## EXERCISE PROMPT
Without the pictures, reproduce the entries below exactly.

## INPUT DATA
-- Opening Marker --

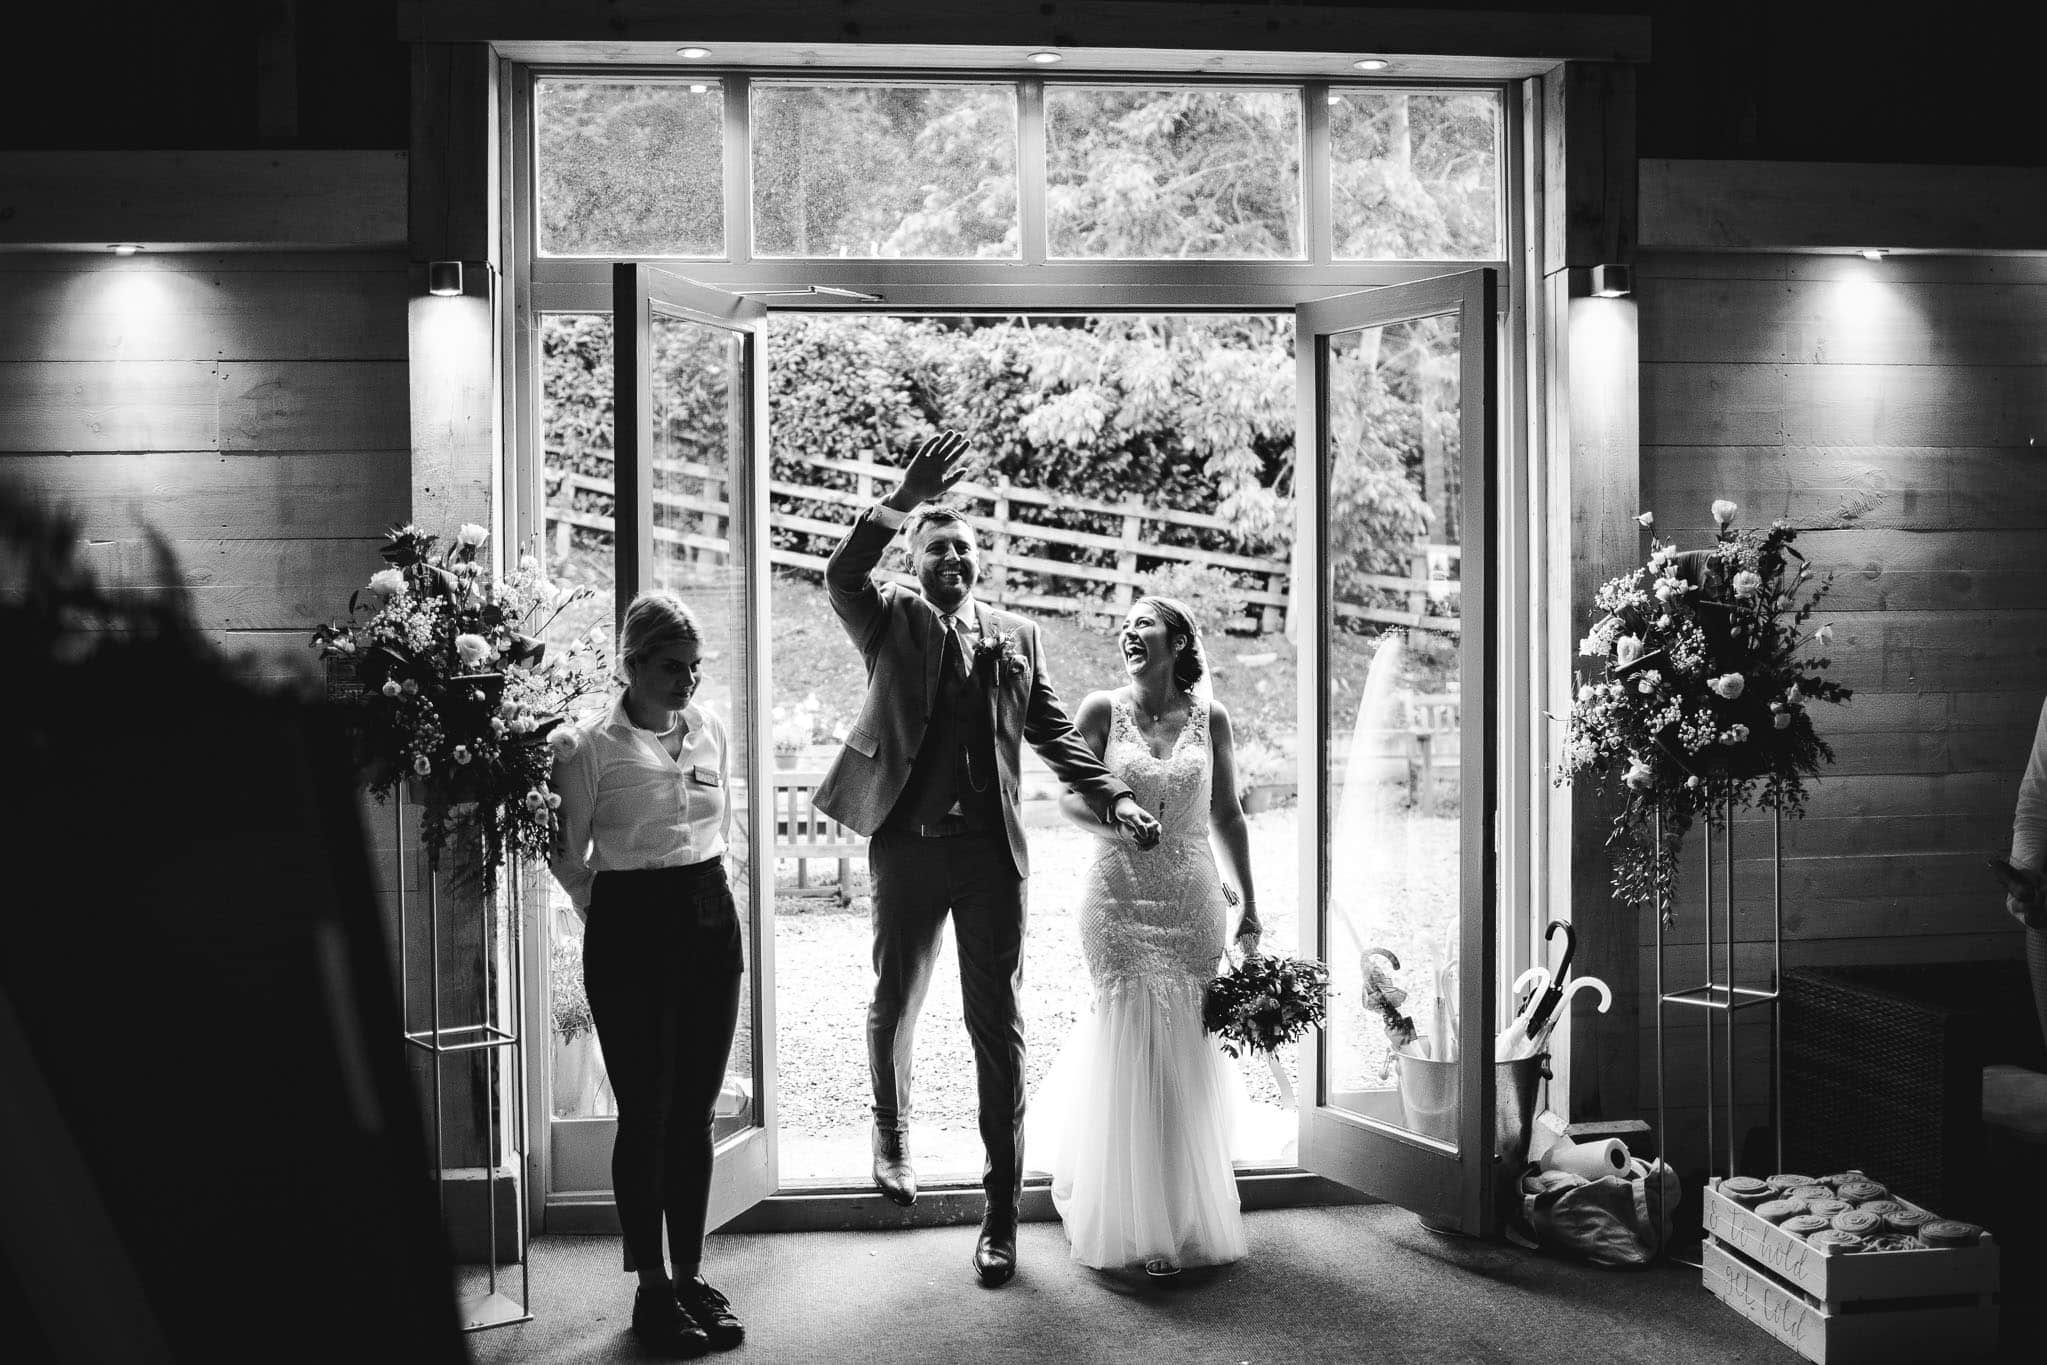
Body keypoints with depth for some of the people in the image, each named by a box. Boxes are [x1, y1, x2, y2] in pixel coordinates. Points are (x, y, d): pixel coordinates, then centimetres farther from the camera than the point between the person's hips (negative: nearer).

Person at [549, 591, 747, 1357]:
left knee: (695, 1110, 10)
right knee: (645, 1113, 1)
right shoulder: (591, 746, -9)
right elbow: (568, 856, -1)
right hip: (631, 928, -5)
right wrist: (609, 914, 8)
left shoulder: (711, 731, 7)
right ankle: (652, 1288, 12)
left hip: (711, 918, 5)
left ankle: (692, 1275, 21)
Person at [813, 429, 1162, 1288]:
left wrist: (1113, 798, 2)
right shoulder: (892, 622, 4)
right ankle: (892, 1134, 43)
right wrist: (901, 502, -28)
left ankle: (1002, 1211, 11)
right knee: (894, 1006, 13)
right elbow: (841, 578, -16)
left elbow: (1053, 732, 14)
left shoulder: (1016, 636, 12)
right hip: (907, 846, -1)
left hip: (991, 851, 1)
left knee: (997, 1028, 3)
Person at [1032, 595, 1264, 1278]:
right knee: (1130, 1055, -1)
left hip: (1194, 904, 1)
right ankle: (1137, 1227, 13)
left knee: (1188, 1059, 4)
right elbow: (1071, 801, 2)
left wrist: (1248, 907, 10)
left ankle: (1189, 1216, 22)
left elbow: (1228, 818, 10)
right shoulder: (1103, 709, 0)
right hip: (1119, 901, -1)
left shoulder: (1209, 717, 4)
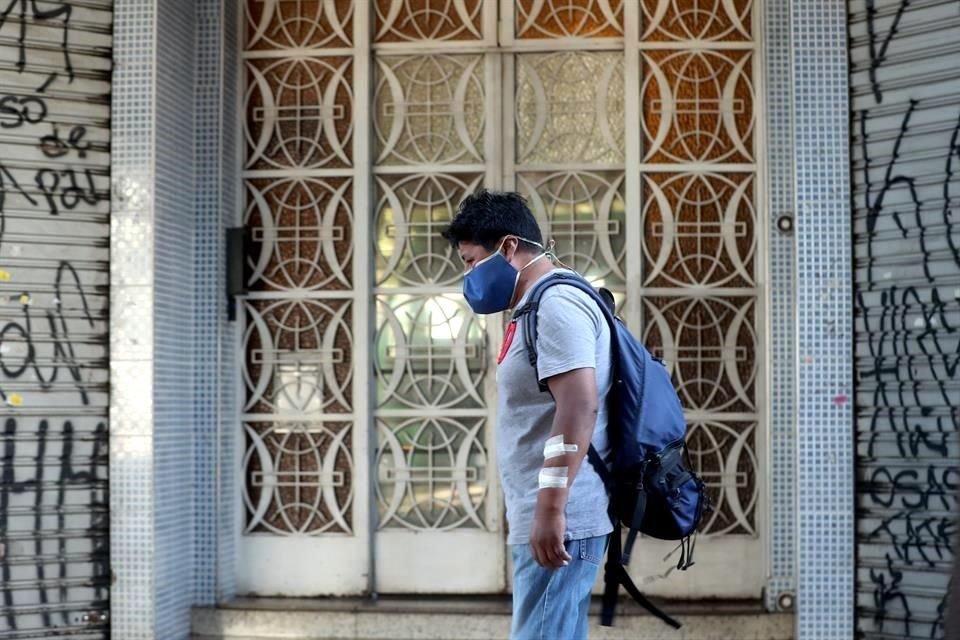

-- Closing Marker --

## EXERCISE RESPONSE
Body keypoints with depth for some of the people in the image, each named by a box. Boxes are [x1, y1, x2, y2] in pixel coordinates. Points are (x, y, d): pixel coordinates, then centimetres farther from the camera than the point between the person's hips (negative: nearer).

Person at [549, 591, 747, 1357]:
left knee: (695, 1110, 10)
right knee: (645, 1113, 1)
right shoulder: (591, 746, -9)
right elbow: (568, 856, -1)
right hip: (631, 928, -5)
right wrist: (609, 914, 8)
left shoulder: (711, 731, 7)
right ankle: (652, 1288, 12)
left hip: (711, 918, 5)
left ankle: (692, 1275, 21)
Person at [813, 429, 1162, 1288]:
left wrist: (1113, 798, 2)
right shoulder: (892, 622, 4)
right ankle: (892, 1134, 43)
right wrist: (901, 502, -28)
left ankle: (1002, 1211, 11)
right knee: (894, 1006, 13)
right elbow: (841, 578, -16)
left elbow: (1053, 732, 14)
left shoulder: (1016, 636, 12)
right hip: (907, 846, -1)
left hip: (991, 851, 1)
left knee: (997, 1028, 3)
Person at [1032, 595, 1264, 1278]:
right knee: (1130, 1055, -1)
left hip: (1194, 904, 1)
right ankle: (1137, 1227, 13)
left knee: (1188, 1059, 4)
right elbow: (1071, 801, 2)
left wrist: (1248, 907, 10)
left ankle: (1189, 1216, 22)
left elbow: (1228, 818, 10)
right shoulder: (1103, 709, 0)
right hip: (1119, 901, -1)
left shoulder: (1209, 717, 4)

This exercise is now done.